Zaczęło się od książki, później powstał film aż w końcu gra.
Czym fabuła zasłużyła na te zupełnie różne odsłony? Nie czytałam, nie grałam,
za to obejrzałam film i zdecydowanie nie
była to strata czasu. Wiem, wiem.. przecież to tylko bajka. Bajka, w którą włożono
mnóstwo pracy a animatorzy pewnie nie jedną nockę przy niej zarwali. Tak to
jest z lalkami, że trzeba przy nich majstrować, bo same się nie ustawią.
„Koralina
i tajemnicze drzwi” to świetna ekranizacja– nie tylko dla dzieci. Ciekawie
ogląda się ożywione kukiełki. Jestem fanką animacji poklatkowych. Ta co prawda
wzbogacona jest o komputerowe sztuczki, jednak dodaje jej to uroku. Nigdy nie
przestanę doceniać pracy włożonej w tworzenie takiego dzieła. Pomyślcie ile
cierpliwości jest potrzebne by ustawić, bóg wie ile razy, cyrk pełen
myszoskoczków.
Koralina – 11 letnia dziewczynka – o nieco wścibskim charakterze odkrywa w swoim nowym domu niezwykłe tajemnicze drzwiczki. Ile
razy słyszeliście od swojego młodszego rodzeństwa „nudzę się”? Zaproponujcie mu
policzyć wszystkie drzwi w domu, może też odkryje coś nowego? (albo włączcie mu
tę bajkę).
Za wspomnianymi drzwiami znajduje się ciekawsze odbicie jej życia, rodziców i
wszystkiego co wokół. Lepiej gotująca mama, nie zapracowany tata, mniej wkurzający
kolega Wybie i gadający kot z nieprzeciętną inteligencją. Niestety pod przykrywką
symetrycznego świata czai się zła czarownica.

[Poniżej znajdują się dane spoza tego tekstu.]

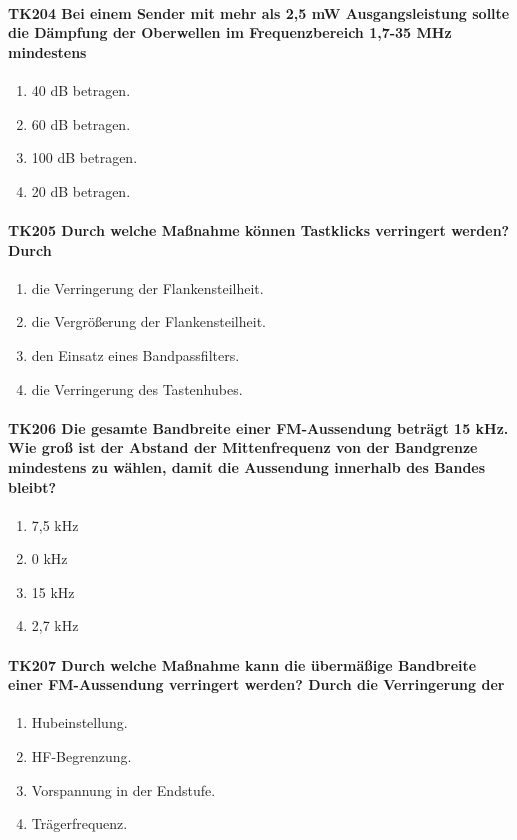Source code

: \documentclass[8pt]{article}
\begin{document}
\paragraph*{TK204 Bei einem Sender mit mehr als 2,5 mW Ausgangsleistung sollte die Dämpfung der Oberwellen im Frequenzbereich 1,7-35 MHz mindestens}
\begin{enumerate}[nolistsep,label=\Alph*]
\item 40 dB betragen.
\item 60 dB betragen.
\item 100 dB betragen.
\item 20 dB betragen.
\end{enumerate}

\paragraph*{TK205 Durch welche Maßnahme können Tastklicks verringert werden? Durch} 
\begin{enumerate}[nolistsep,label=\Alph*]
\item die Verringerung der Flankensteilheit.
\item die Vergrößerung der Flankensteilheit.
\item den Einsatz eines Bandpassfilters.
\item die Verringerung des Tastenhubes.
\end{enumerate}

\paragraph*{TK206 Die gesamte Bandbreite einer FM-Aussendung beträgt 15 kHz. Wie groß ist der Abstand der Mittenfrequenz von der Bandgrenze mindestens zu wählen, damit die Aussendung innerhalb des Bandes bleibt?}
\begin{enumerate}[nolistsep,label=\Alph*]
\item 7,5 kHz
\item 0 kHz
\item 15 kHz
\item 2,7 kHz
\end{enumerate}

\paragraph*{TK207 Durch welche Maßnahme kann die übermäßige Bandbreite einer FM-Aussendung verringert werden? Durch die Verringerung der}
\begin{enumerate}[nolistsep,label=\Alph*]
\item Hubeinstellung.
\item HF-Begrenzung.
\item Vorspannung in der Endstufe.
\item Trägerfrequenz.
\end{enumerate}
\end{document}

I guziki. To jest dobry motyw. Jeśli chcesz mieć lepsze życie… musisz
wymienić oczy na guziki. Straszne nie? Po tym filmie guziki już nigdy nie będą
takie same. Do końca nie wiadomo czy to sen, czy wyobraźnia, zwykła zabawa czy
rzeczywistość. Malutkie drzwi istnieją, jednak za dnia są zamurowane, w nocy
zaś kuszą kolorowymi światłami. Rezolutna i wygadana Koralina nie przepuści takiej
okazji, tym bardziej, że okropnie nudzi jej się w nowym domu, za oknem pada
deszcz, a rodzice ślęczą wiecznie przed komputerami. A jej mama nie umie
gotować! Co za życie.
Przyjemnie
ogląda się taką bajkę. Estetycznie jest trochę ponura, ma swój klimat -
psychodeliczny. Jednak spodziewałam się tego po reżyserze – Henry Selick, który
stworzył też Miasteczko Halloween. Momentami może przestraszyć, ale nie takie
rzeczy oglądaliście prawda? Ciekawy pomysł na bajkę. Dla dzieciaków – pewnego rodzaju przestroga, dla
dorosłych – może też, ale przede wszystkim dobra zabawa.